3 Loi sur la défense nationale, L.R.C. 1985, ch. N-5, al. 230.1b) [LDN].
4 Code criminel, L.R.C. 1985, ch. C-46, al. 676(1)a).
5 Cela a été recommandé dans Létourneau et Drapeau, précité, note 2, p. 64 :
[traduction]
En outre, le droit d’un accusé d’interjeter appel d’un verdict de culpabilité dans une affaire militaire est plus limité que celui dont peut se prévaloir un accusé reconnu coupable par un tribunal civil de juridiction criminelle. En fait, le sous-alinéa 675(1)a)(ii) du Code criminel autorise la personne déclarée coupable par un tribunal civil de juridiction criminelle à interjeter appel de sa déclaration de culpabilité sur une question de fait, avec l’autorisation de la cour d’appel ou sur certificat du juge de première instance attestant que la cause est susceptible d’appel. Un accusé traduit devant un tribunal militaire ne peut pas se prévaloir de ce droit, en vertu de la LDN.

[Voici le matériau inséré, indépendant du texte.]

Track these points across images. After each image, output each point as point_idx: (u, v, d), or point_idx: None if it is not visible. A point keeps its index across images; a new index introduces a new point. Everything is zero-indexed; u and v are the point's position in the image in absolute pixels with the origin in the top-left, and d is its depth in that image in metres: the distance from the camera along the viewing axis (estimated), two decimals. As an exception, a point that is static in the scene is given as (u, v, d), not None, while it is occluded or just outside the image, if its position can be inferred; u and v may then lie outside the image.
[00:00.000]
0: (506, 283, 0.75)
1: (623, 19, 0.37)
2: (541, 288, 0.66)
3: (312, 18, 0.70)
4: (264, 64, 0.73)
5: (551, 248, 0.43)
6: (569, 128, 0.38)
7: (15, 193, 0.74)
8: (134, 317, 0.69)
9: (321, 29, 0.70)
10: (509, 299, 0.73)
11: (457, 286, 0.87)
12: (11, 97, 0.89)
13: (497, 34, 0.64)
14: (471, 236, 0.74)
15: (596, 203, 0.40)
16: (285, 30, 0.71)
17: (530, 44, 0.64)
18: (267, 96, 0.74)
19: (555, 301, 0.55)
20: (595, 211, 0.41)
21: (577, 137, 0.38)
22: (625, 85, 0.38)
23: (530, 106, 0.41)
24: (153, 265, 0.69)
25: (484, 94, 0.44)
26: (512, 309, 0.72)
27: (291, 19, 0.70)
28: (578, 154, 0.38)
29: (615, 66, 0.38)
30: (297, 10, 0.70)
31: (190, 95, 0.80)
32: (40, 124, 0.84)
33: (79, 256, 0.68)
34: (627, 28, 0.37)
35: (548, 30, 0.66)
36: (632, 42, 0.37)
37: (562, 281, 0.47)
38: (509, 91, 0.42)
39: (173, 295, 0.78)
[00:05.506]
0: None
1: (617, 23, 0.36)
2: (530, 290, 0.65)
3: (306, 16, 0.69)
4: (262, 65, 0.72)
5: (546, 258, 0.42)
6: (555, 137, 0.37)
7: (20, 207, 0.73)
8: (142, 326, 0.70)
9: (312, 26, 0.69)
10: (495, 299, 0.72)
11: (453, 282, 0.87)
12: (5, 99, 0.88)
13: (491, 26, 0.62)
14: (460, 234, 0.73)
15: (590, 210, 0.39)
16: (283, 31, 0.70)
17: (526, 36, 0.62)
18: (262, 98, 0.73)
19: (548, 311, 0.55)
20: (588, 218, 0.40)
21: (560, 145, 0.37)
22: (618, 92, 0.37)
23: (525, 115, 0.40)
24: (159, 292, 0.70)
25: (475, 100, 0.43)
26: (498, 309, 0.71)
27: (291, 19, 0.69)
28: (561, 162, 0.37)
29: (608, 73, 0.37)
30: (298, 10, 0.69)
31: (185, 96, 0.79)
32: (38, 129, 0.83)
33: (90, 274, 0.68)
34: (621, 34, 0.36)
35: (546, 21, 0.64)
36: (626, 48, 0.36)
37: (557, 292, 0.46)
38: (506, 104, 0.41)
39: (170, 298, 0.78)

Voir également la section 4.5.4.1.1 (Svc pers 2 Div CA – commandant) du chapitre 4 (Consultations) ci-dessus : [traduction] « Enfin, le commandant a laissé entendre que les contrevenants et le service des poursuites au sein du système de cours martiales devraient avoir les mêmes droits d’appel que ceux prévus dans le système de justice pénale canadien. »
6 LDN, précitée, note 3, paragr. 234(1).
7 Par exemple, en moyenne, la moitié des affaires entendues par la Cour d’appel de l’Ontario sont des affaires criminelles. En moyenne, le tiers des affaires entendues par la Cour d’appel de la Colombie-Britannique sont des affaires criminelles.

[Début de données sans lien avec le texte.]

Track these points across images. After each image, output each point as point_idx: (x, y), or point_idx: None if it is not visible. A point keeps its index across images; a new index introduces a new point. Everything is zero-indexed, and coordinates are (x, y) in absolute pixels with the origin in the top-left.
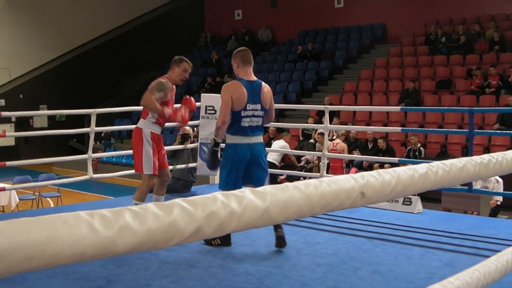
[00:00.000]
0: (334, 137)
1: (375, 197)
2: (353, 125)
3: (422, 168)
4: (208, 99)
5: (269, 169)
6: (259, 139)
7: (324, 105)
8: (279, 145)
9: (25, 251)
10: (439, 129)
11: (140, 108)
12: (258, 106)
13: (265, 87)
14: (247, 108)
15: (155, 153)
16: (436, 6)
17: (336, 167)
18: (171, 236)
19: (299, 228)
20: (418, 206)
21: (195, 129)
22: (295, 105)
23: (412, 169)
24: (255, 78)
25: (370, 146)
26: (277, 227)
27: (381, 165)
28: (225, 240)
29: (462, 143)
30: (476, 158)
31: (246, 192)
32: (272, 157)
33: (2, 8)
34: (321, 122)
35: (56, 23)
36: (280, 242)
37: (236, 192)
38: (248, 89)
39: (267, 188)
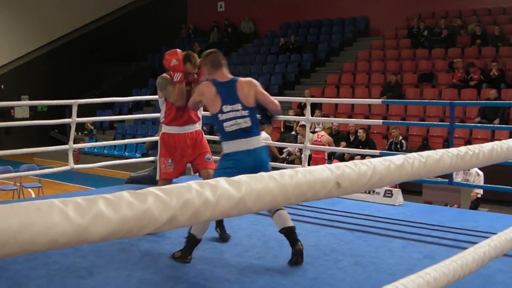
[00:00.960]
0: (317, 129)
1: (350, 188)
2: (335, 117)
3: (398, 159)
4: None
5: None
6: (258, 142)
7: (305, 97)
8: (261, 137)
9: None
10: (420, 122)
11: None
12: (238, 106)
13: (243, 82)
14: (224, 111)
15: (163, 156)
16: None
17: (318, 159)
18: (145, 224)
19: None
20: (399, 199)
21: None
22: (277, 97)
23: (388, 160)
24: (230, 77)
25: (351, 138)
26: (295, 240)
27: (363, 158)
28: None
29: (443, 136)
30: (452, 150)
31: (220, 181)
32: None
33: None
34: (303, 115)
35: (38, 13)
36: (297, 258)
37: (211, 181)
38: (220, 90)
39: (242, 177)
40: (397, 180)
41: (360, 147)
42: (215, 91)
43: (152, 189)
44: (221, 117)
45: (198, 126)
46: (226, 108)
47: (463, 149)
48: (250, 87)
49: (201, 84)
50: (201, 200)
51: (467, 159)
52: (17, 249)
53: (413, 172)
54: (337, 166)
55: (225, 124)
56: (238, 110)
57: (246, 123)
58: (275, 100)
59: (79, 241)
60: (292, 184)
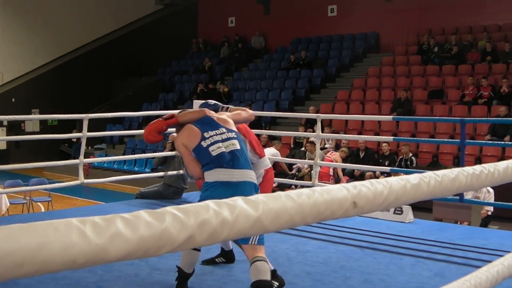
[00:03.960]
0: (327, 146)
1: (367, 207)
2: (345, 133)
3: (414, 178)
4: None
5: None
6: (248, 175)
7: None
8: (270, 153)
9: (15, 258)
10: (430, 139)
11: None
12: (222, 129)
13: (220, 114)
14: (206, 137)
15: None
16: (429, 15)
17: (323, 174)
18: (163, 244)
19: (290, 236)
20: (409, 216)
21: None
22: (287, 113)
23: (404, 179)
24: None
25: (362, 155)
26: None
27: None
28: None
29: (453, 153)
30: (468, 169)
31: (238, 200)
32: None
33: None
34: (309, 131)
35: (50, 27)
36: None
37: (228, 200)
38: (198, 124)
39: (259, 197)
40: (412, 199)
41: (380, 161)
42: (193, 125)
43: (169, 208)
44: (204, 143)
45: None
46: (208, 134)
47: (478, 167)
48: (229, 117)
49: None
50: (219, 220)
51: (483, 178)
52: (34, 269)
53: (429, 191)
54: (353, 186)
55: (209, 149)
56: (223, 133)
57: (235, 146)
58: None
59: (96, 261)
60: (309, 203)
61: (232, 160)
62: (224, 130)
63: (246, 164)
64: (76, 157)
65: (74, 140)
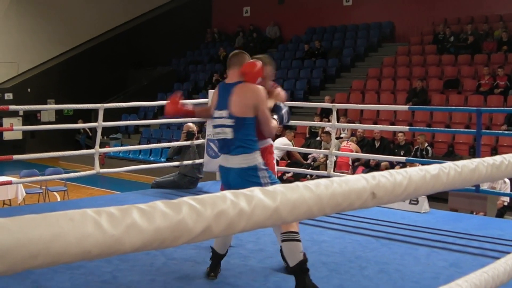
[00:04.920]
0: (342, 135)
1: (386, 198)
2: (360, 123)
3: (434, 169)
4: None
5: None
6: (237, 162)
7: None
8: (280, 142)
9: (30, 249)
10: (446, 129)
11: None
12: (224, 113)
13: (240, 87)
14: (214, 115)
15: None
16: (444, 5)
17: (342, 163)
18: (179, 235)
19: (305, 226)
20: (425, 206)
21: (204, 125)
22: (302, 103)
23: (424, 170)
24: (235, 81)
25: (377, 144)
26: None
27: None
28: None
29: (469, 143)
30: (488, 159)
31: (255, 191)
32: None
33: (10, 2)
34: (325, 120)
35: (64, 18)
36: None
37: (245, 191)
38: (220, 91)
39: (277, 187)
40: (432, 190)
41: (396, 151)
42: (217, 93)
43: (186, 199)
44: (213, 122)
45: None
46: (216, 113)
47: (498, 158)
48: (244, 92)
49: None
50: (236, 211)
51: (503, 168)
52: (49, 260)
53: (449, 182)
54: (372, 176)
55: (214, 130)
56: (222, 117)
57: (225, 135)
58: (273, 123)
59: (112, 252)
60: (327, 194)
61: (223, 147)
62: (225, 114)
63: (240, 150)
64: (88, 146)
65: (82, 131)
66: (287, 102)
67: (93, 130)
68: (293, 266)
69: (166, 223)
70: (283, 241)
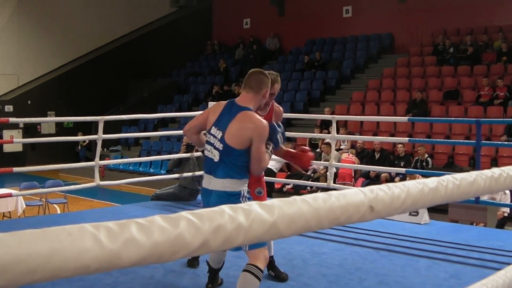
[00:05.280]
0: (342, 147)
1: (384, 211)
2: (360, 135)
3: (432, 182)
4: None
5: (266, 177)
6: (220, 185)
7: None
8: None
9: (29, 264)
10: (446, 140)
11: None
12: (219, 134)
13: (243, 115)
14: (210, 131)
15: None
16: (443, 16)
17: (345, 175)
18: (177, 249)
19: (305, 238)
20: (425, 217)
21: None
22: (302, 115)
23: (422, 183)
24: (245, 105)
25: (377, 156)
26: None
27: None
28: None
29: (469, 154)
30: (486, 172)
31: (253, 205)
32: (270, 163)
33: (11, 14)
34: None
35: (65, 30)
36: None
37: (243, 205)
38: (225, 109)
39: (275, 201)
40: (430, 203)
41: (396, 162)
42: (222, 109)
43: (184, 213)
44: (206, 137)
45: None
46: (213, 129)
47: (497, 170)
48: (246, 127)
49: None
50: (234, 225)
51: (501, 181)
52: (47, 275)
53: (447, 195)
54: (370, 190)
55: (206, 145)
56: (216, 138)
57: (214, 157)
58: (265, 161)
59: (110, 267)
60: (325, 208)
61: (211, 168)
62: (219, 135)
63: (221, 173)
64: (87, 159)
65: (83, 143)
66: (286, 114)
67: (93, 142)
68: None
69: (164, 238)
70: (246, 271)
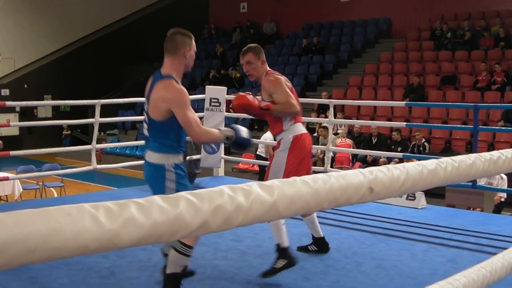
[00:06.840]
0: (339, 131)
1: (383, 193)
2: (357, 119)
3: (431, 164)
4: (213, 91)
5: (256, 161)
6: (150, 157)
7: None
8: (267, 137)
9: (27, 244)
10: (444, 125)
11: (141, 99)
12: (146, 107)
13: (159, 85)
14: (144, 105)
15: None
16: (441, 1)
17: (343, 159)
18: (177, 230)
19: (302, 222)
20: (422, 202)
21: (201, 120)
22: (300, 99)
23: (421, 165)
24: (166, 73)
25: (374, 140)
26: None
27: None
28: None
29: (466, 139)
30: (485, 155)
31: (253, 186)
32: (259, 149)
33: None
34: (322, 117)
35: (61, 14)
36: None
37: (243, 185)
38: (152, 80)
39: (275, 182)
40: (429, 185)
41: (393, 147)
42: (151, 79)
43: (183, 193)
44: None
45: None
46: (145, 103)
47: (495, 153)
48: (162, 98)
49: None
50: (234, 205)
51: (500, 164)
52: (46, 255)
53: (446, 177)
54: (370, 171)
55: None
56: (145, 110)
57: (144, 129)
58: (195, 125)
59: (109, 247)
60: (325, 189)
61: (146, 141)
62: (146, 108)
63: (154, 147)
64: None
65: (66, 132)
66: None
67: (90, 126)
68: (168, 274)
69: (163, 218)
70: (175, 249)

8 Cette option permettrait de mettre en œuvre efficacement le modèle utilisé actuellement en Irlande, où la cour d’appel du pays a la responsabilité d’entendre les appels interjetés contre les décisions rendues en cour martiale. Voir la section 5.2.4 (Irlande) du chapitre 5 (Étude comparative) ci-dessus.
9 Par exemple, en Ontario et en Colombie-Britannique, plus d’un an peut s’écouler entre la date du dépôt de l’appel et la date de l’audience. Voir précité, note 7.